After the Vietnam debacle, there was a heavy turnover in personnel and RAND shifted its focus towards urban problems like poverty and crime, which were seemingly weakening American prestige overseas. The corporation continued to shape the policy agenda and pushed forward the Reagan revolution by promoting deregulation, privatization and lowered taxes. These policies accorded well with rationale choice theory, which emphasized that individual self-interest guided human behavior rather than a sense of collective responsibility, and that small government was needed to allow man’s natural instincts to flourish. During the 1990s, RAND would emerge as a bastion of neoconservatism. Many of its leading ideologues, from Zalmay Khalilzad to Paul Wolfowitz to Richard Perle, either worked there or were mentored by former faculty. They promoted the continued militarization of U.S. society, technological innovations in the Armed Forces and preemptive warfare to expand U.S. hegemony and control of vital oil and energy reserves in the Middle-East. Their failed crusade in Iraq epitomizes an ideological hubris and narrow-sightedness that was rooted in RAND’s foreign policy approach dating from the 1950s, although somewhat more extreme. To his credit, Abella does not place the RAND ideals in a vacuum, arguing at the end of his book that they reflected broader cultural beliefs. He writes: “It is the American people who have bought into the myth of rationale choice and closed their eyes and allowed morality to be divorced from government policy……If we look in the mirror, we will see that RAND is in every one of us.” Sad but true.
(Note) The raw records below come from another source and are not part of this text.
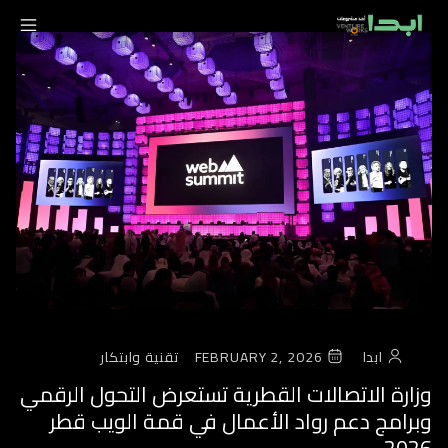
ابدا
FEBRUARY 2, 2026
تقنية وابتكار
وزارة الاتصالات القطرية تستعرض التحول الرقمي
وبرامج دعم رواد الأعمال في قمة الويب قطر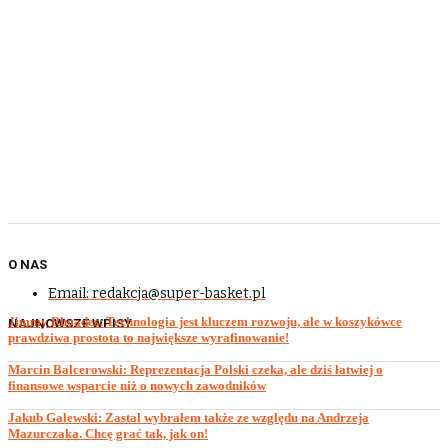
O NAS
Email: redakcja@super-basket.pl
Jimmy Rhoades: Technologia jest kluczem rozwoju, ale w koszykówce
NAJNOWSZE WPISY
prawdziwa prostota to największe wyrafinowanie!
Marcin Balcerowski: Reprezentacja Polski czeka, ale dziś łatwiej o
finansowe wsparcie niż o nowych zawodników
Jakub Galewski: Zastal wybrałem także ze względu na Andrzeja
Mazurczaka. Chcę grać tak, jak on!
On the whole, Abella has written an outstanding book on the history of the RAND Corporation and the flawed reasoning and “expert” analysis that has driven forward an imperialistic foreign policy since World War II. Through these last comments we can see that he avoids the easy trap of vilifying the defense intellectuals at RAND, who were merely a product of a specific time and place in history and their own culture. He sheds great insight, nevertheless, into the Byzantine world of U.S. national security policy and how a technocratic elite has helped to craft a foreign policy based on irrational fears, self-interest and a lack of human sensitivity and compassion. The consequences have been devastating for both America and the world.